In this present investigation, a structure-based docking design technique was explored in designing a novel derivative of chloroquine for the treatment and management of new COVID 19 disease. To achieve this, the molecular docking simulation method was used to investigate the level of chloroquine and hydroxychloroquine (Drugs presently under clinical trial) interactions on SARSCoV2 enzyme (a causative agent of COVID 19 disease). Chloroquine and hydroxychloroquine which has been debated as drugs for the treatment of COVID 19 were subjected to molecular docking analysis, and the binding energies generated were found to be -6.1kcal/mol and -6.8 kcal/mol respectively. These two high binding energies revealed the binding strength of these two compounds against the SARS-CoV2 protease. Moreover, novel 2-((4-((7-chloroquinolin-4 yl) amino)pentyl)((methylamino)methyl)amino) ethan-1-ol as an anti-SARS-CoV2 protease was designed through the structural modification of hydroxychloroquine.

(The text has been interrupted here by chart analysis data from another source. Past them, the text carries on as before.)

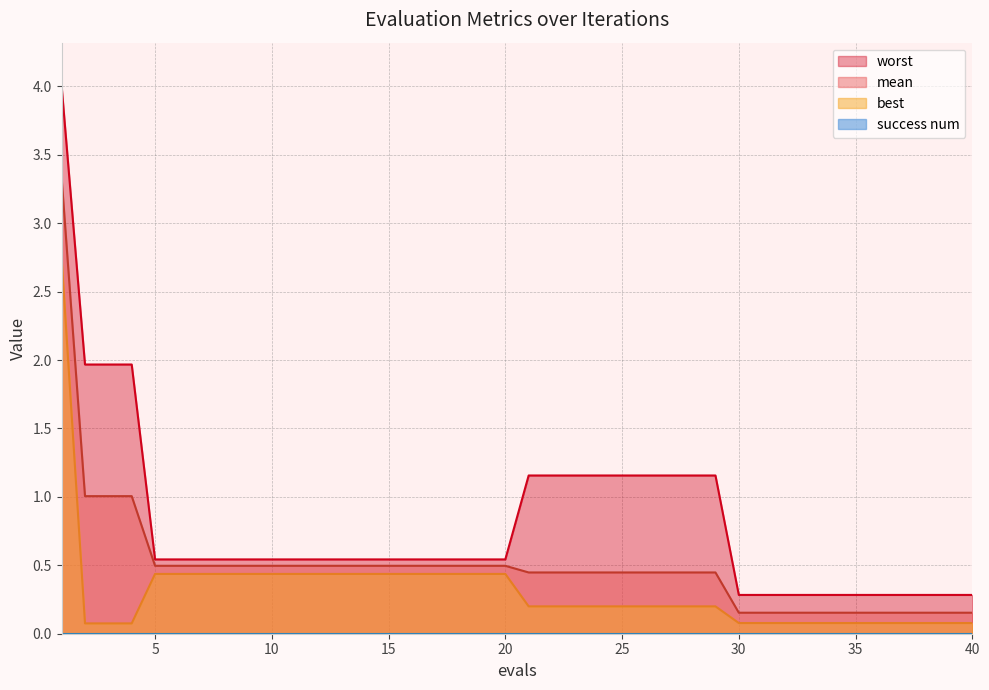

Between 27 and 36, which series saw the biggest shift?

worst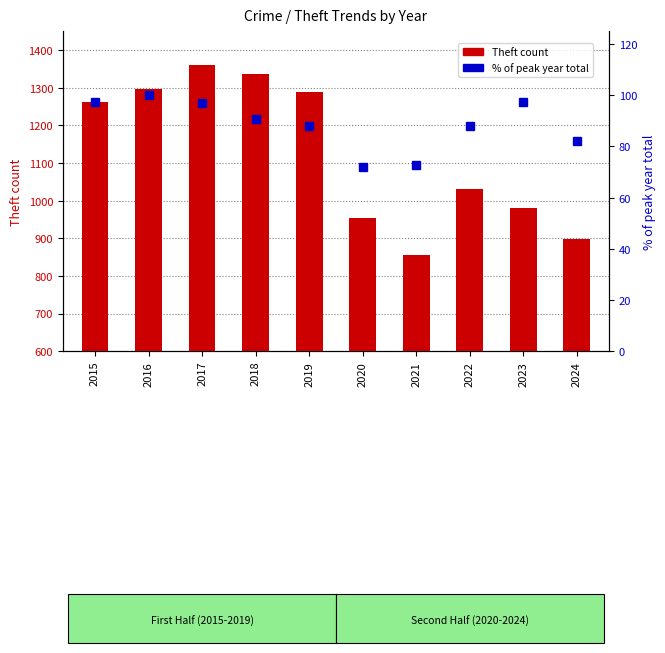

The % of peak year total series shows 26.3 at 2021. True or false?

False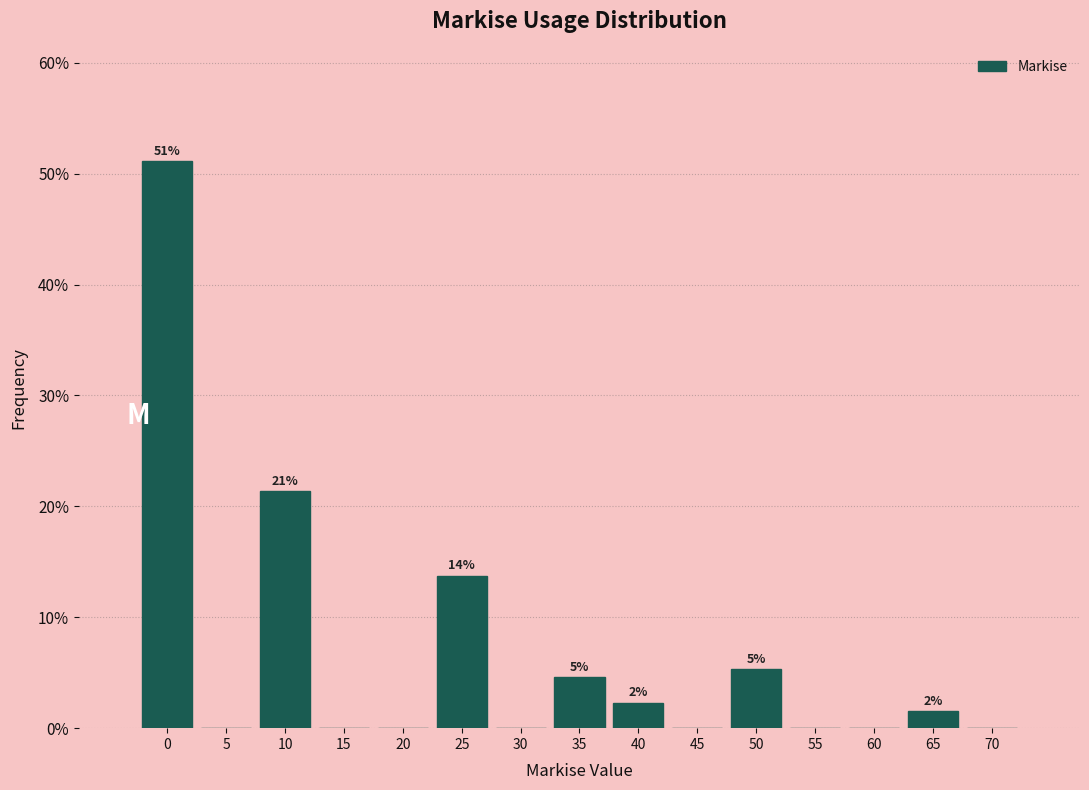

Reading left to right, what are all the values shown in this chart?

0=51.1	5=0.0	10=21.4	15=0.0	20=0.0	25=13.7	30=0.0	35=4.6	40=2.3	45=0.0	50=5.3	55=0.0	60=0.0	65=1.5	70=0.0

The binding energy of this drug candidate was found to be -6.9 kcal/mol. This novel drug was found to bind and form hydrogen bonding with the binding site of SARS-CoV2 protease through GLU166, GLY143, PHE140, ASN142 and HIS163 amino acids. With this binding energy, this new drug candidate could bind better to the human SARS-CoV2 protease’ binding site. This research provides a clue for other scientists on various ways of designing and identify the types of amino acids that may be responsible for protein action on SARS-CoV2. Funding: None to declare. Declaration of Interest: None to declare. Ethical: Not required.